A Bad Review of My Book Made Me Laugh
I dreamed of being a writer from about second grade on, when I wrote my first short story. It was really short, about three or four paragraphs that crept in laborious, painstaking print across the page. That little epic is now in The Lev Raphael Papers at Michigan State University for future scholars of my work to glean infinite meaning from, or just say, "Oh, cute!" and move on.
Whenever I imagined the writing life, I didn't expect my work would ever be purchased by any university's Special Archives, and I certainly didn't expect a sea of glowing reviews. I learned early on from author biographies and even from newspapers -- since I was an avid reader of The New York Times -- that reviews could be harsh.
Over the years, some writers I know actually take vacations to avoid hearing about their reviews, or they turn off their phones and avoid the Internet entirely. Me, I stay home but have my reviews vetted by my spouse: If there's something in them I need to read or might want to read, the review gets passed along or I hear an excerpt. Occasionally this system breaks down when a friend or acquaintance lets me know about something egregious they found in a review. Like the Publishers Weekly reviewer who didn't even know how many mysteries I'd published in my Nick Hoffman series; checking my web site might have been helpful.

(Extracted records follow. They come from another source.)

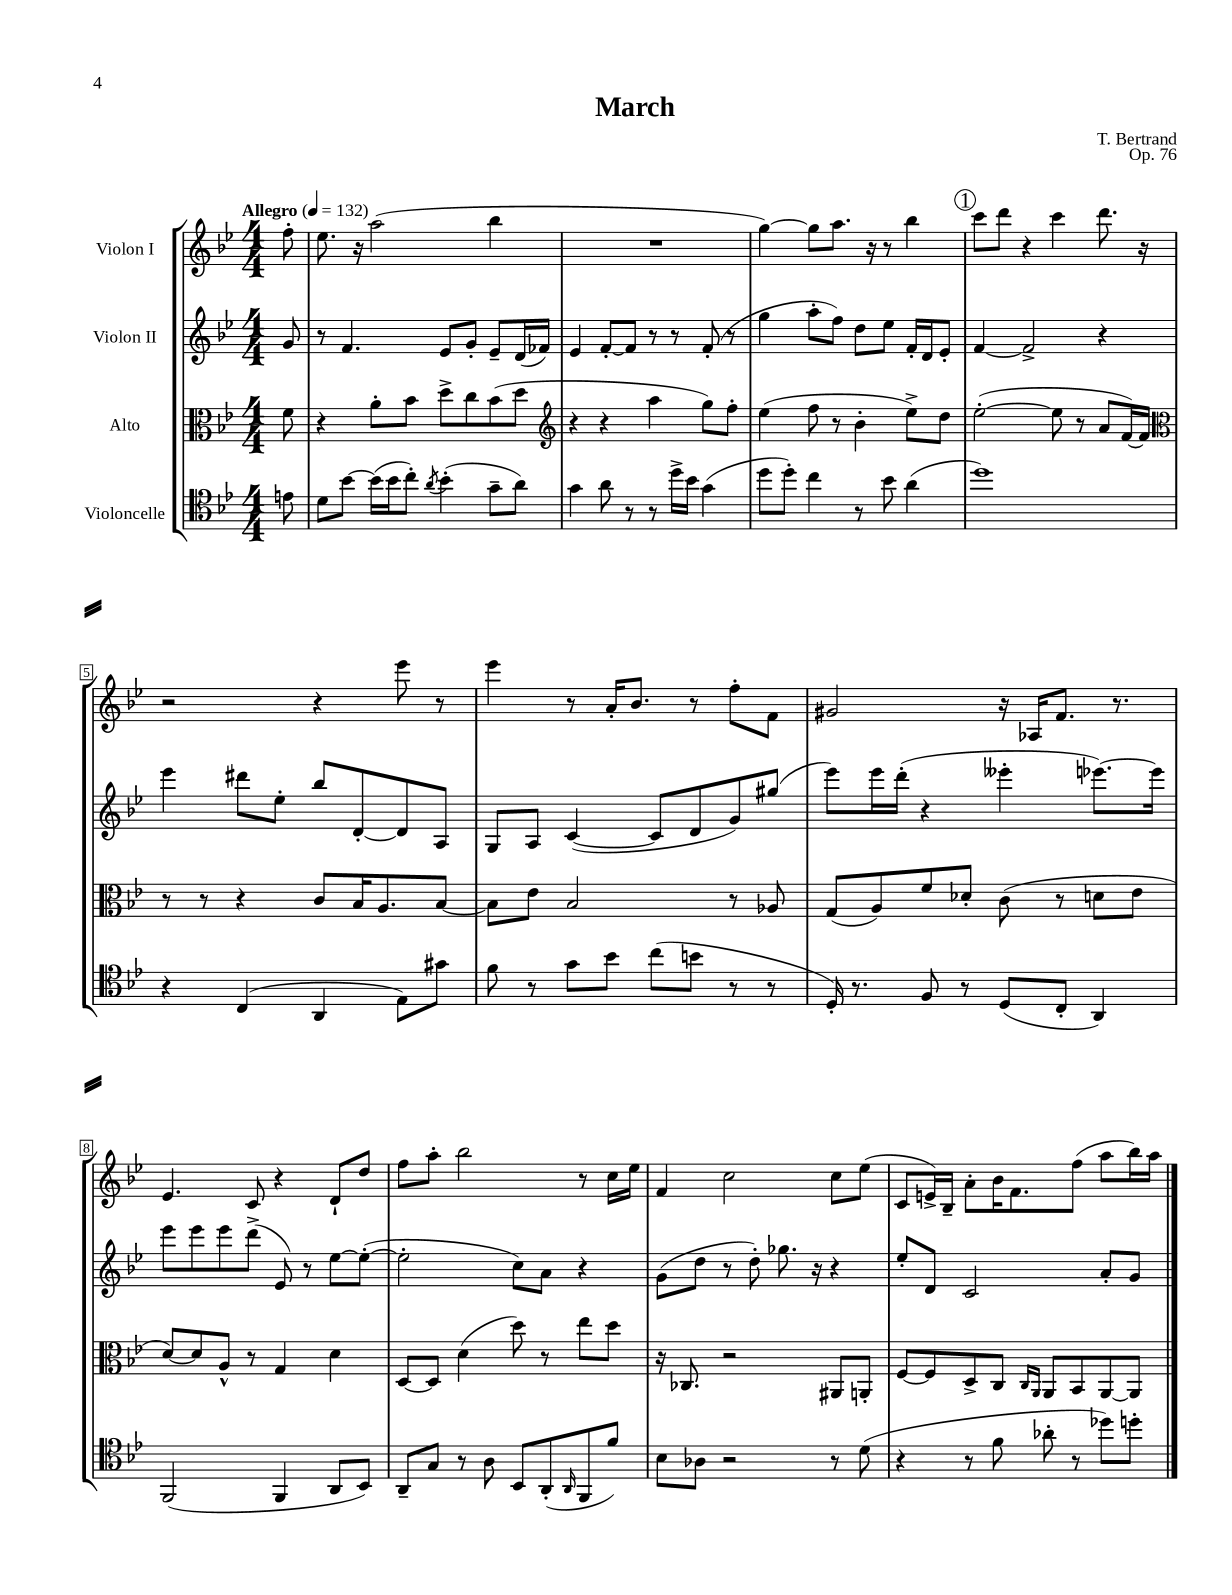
\header { title = "March" composer = "T. Bertrand" opus = "Op. 76" }
<<
\new StaffGroup <<
\new Staff = "s0" \with { instrumentName = "Violon I" } {
    \clef treble \key bes \major \numericTimeSignature \time 4/4 \partial 8 \tempo "Allegro" 4 = 132
    f''8-. |
    ees''8. r16 a''2( bes''4 |
    R1 |
    g''4~) g''8 a''8. r16 r8 bes''4 |
    \mark \markup { \circle "1" } c'''8 d'''8 r4 c'''4 d'''8. r16 |
    r2 r4 ees'''8 r8 |
    ees'''4 r8 a'16-. bes'8. r8 f''8-. f'8 |
    gis'2 r16 aes16 f'8. r8. |
    ees'4. c'8 r4 d'8-! d''8 |
    f''8 a''8-. bes''2 r8 c''16 ees''16 |
    f'4 c''2 c''8 ees''8( |
    c'8 e'16->) bes16-- a'8-. bes'16 f'8. f''8( a''8 bes''16) a''16 \bar "|." |
}
\new Staff = "s1" \with { instrumentName = "Violon II" } {
    \clef treble \key bes \major \numericTimeSignature \time 4/4 \partial 8
    g'8 |
    r8 f'4. ees'8 g'8-. ees'8-- d'16( fes'16) |
    ees'4 f'8~-. f'8 r8 r8 f'8-.( r8 |
    g''4 a''8-. f''8) d''8 ees''8 f'16-. d'16 ees'8-. |
    \mark \markup { \circle "1" } f'4~ f'2-> r4 |
    ees'''4 dis'''8 ees''8-. bes''8 d'8~-. d'8 a8 |
    g8 a8 c'4~( c'8 d'8 g'8) gis''8( |
    ees'''8) ees'''16 d'''16-.( r4 eeses'''4-. ees'''8.~) ees'''16 |
    ees'''8 ees'''8 ees'''8 d'''8->( ees'8) r8 ees''8~ ees''8~-.( |
    ees''2-. c''8) a'8 r4 |
    g'8( d''8 r8 d''8-.) ges''8. r16 r4 |
    ees''8-. d'8 c'2 a'8-. g'8 \bar "|." |
}
\new Staff = "s2" \with { instrumentName = "Alto" } {
    \clef alto \key bes \major \numericTimeSignature \time 4/4 \partial 8
    f'8 |
    r4 a'8-. bes'8 d''8-> c''8 bes'8( d''8 |
    \clef treble r4 r4 a''4 g''8) f''8-. |
    ees''4( f''8 r8 bes'4-. ees''8->) d''8 |
    \mark \markup { \circle "1" } ees''2~-.( ees''8 r8 a'8 f'16~) f'16 |
    \clef alto r8 r8 r4 c'8 bes16 a8. bes8~ |
    bes8 ees'8 bes2 r8 aes8 |
    g8( a8) f'8 des'8-. c'8( r8 d'8 ees'8 |
    d'8~) d'8 a8-^ r8 g4 d'4 |
    d8~ d8 d'4( d''8) r8 ees''8 d''8 |
    r16 ces8. r2 ais,8 a,8-. |
    f8~ f8 d8-> c8 \grace { c16 a,16 } a,8 bes,8 a,8~ a,8 \bar "|." |
}
\new Staff = "s3" \with { instrumentName = "Violoncelle" } {
    \clef tenor \key bes \major \numericTimeSignature \time 4/4 \partial 8
    e'8 |
    d'8 bes'8~ bes'16( bes'16 c''8-.) \acciaccatura { a'8 } bes'4-.( g'8-- a'8) |
    g'4 a'8 r8 r8 d''16-> bes'16 g'4( |
    d''8 d''8-.) c''4 r8 bes'8 a'4( |
    \mark \markup { \circle "1" } d''1) |
    r4 c4( a,4 ees8) gis'8 |
    f'8 r8 g'8 bes'8 c''8( b'8 r8 r8 |
    d16-.) r8. f8 r8 d8( c8-. a,4) |
    f,2( f,4 a,8 bes,8) |
    a,8-- g8 r8 a8 bes,8 a,8-.( \grace { a,16 } f,8 f'8) |
    bes8 aes8 r2 r8 d'8( |
    r4 r8 f'8 aes'8-. r8 des''8) d''8-. \bar "|." |
}
>>
>>
\layout { \context { \Score \override BarNumber.stencil = #(make-stencil-boxer 0.1 0.3 ly:text-interface::print) } }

One Booklist reviewer obviously hadn't read my novel The German Money carefully because she claimed I dealt with a theme that wasn't even in the book. That was frustrating. But my suspense novel Assault With a Deadly Lie got a wrong-headed review from Kirkus Reviews that actually made me laugh.
For those who aren’t aware, in the publishing world Kirkus has been known by editors, publicists, agents and authors as notorious for its often gratuitously bitchy reviews. And if that sounds hard to believe, one of their editors freely admitted the more-than-occasional nasty tone when we were at a conference. Kirkus can feel like the belligerent alcoholic relative you know is likely to show up at family reunions and spoil the day by getting drunk, starting a fight, and puking into the potato salad.
So what cracked me up about this review of my 25th book? To make a point that completely defies the plot and logic of Assault With a Deadly Lie, the anonymous reviewer said my novel contradicted the message of one of my co-authored books, a book about self-esteem for kids 8-12.
I am not kidding. This nimrod didn't compare my adult thriller to any other book in my Nick Hoffman mystery series, or to anyone else’s thrillers, but wholly inappropriately compared it to a children's self-help book. And the benighted reviewer reached a conclusion that was 100% at odds with what actually happens in the novel and what it means.
I’ve been a print, radio, and online reviewer myself for many years, but a sloppy and inept review like that is a perfect example of P.G. Wodehouse's definition of reviewers: "deaf men tuning a piano."